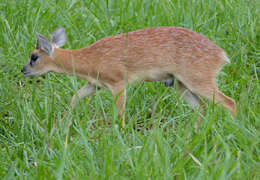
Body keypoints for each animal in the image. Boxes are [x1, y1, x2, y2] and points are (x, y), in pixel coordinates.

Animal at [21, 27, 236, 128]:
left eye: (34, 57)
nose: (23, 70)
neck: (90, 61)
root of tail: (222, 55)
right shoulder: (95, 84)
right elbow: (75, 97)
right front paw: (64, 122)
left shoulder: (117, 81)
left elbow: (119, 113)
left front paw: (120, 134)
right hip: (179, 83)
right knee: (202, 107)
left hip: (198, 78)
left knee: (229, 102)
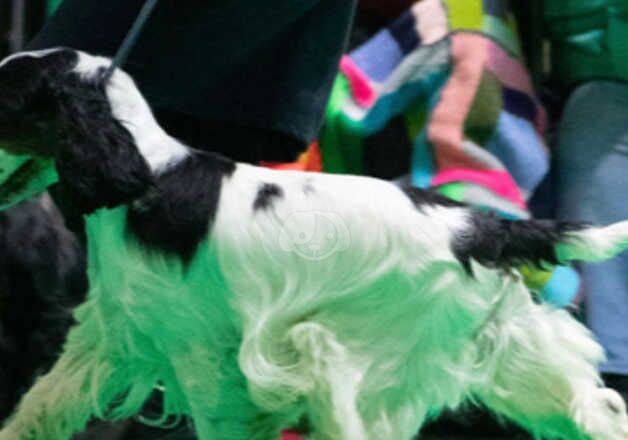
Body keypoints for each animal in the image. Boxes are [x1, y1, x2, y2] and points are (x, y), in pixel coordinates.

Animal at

◇ ◇ ◇ ◇ ◇

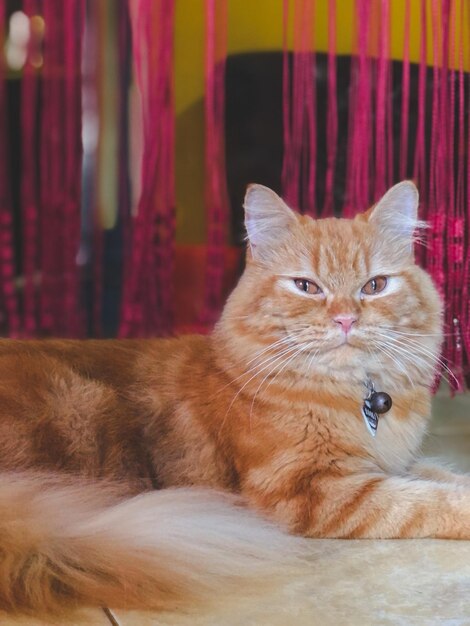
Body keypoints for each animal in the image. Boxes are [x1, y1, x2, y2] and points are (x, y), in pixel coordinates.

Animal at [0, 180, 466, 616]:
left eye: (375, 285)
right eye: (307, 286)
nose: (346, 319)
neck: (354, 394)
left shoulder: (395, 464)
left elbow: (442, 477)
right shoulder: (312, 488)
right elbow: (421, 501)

◇ ◇ ◇ ◇ ◇

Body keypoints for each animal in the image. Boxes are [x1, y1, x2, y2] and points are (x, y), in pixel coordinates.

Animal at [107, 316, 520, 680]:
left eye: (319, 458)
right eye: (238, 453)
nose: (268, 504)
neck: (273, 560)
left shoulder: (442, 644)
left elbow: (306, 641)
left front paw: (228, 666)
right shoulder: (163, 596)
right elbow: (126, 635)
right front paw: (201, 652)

◇ ◇ ◇ ◇ ◇

#### [DIRECTIONS FOR THIS TASK]
Above are the entries. Quote exactly the lines from the one bearing "left shoulder: (442, 644)" through the one bearing "right front paw: (201, 652)".

#### [SOLUTION]
left shoulder: (442, 644)
left elbow: (306, 641)
left front paw: (228, 666)
right shoulder: (163, 596)
right elbow: (126, 635)
right front paw: (201, 652)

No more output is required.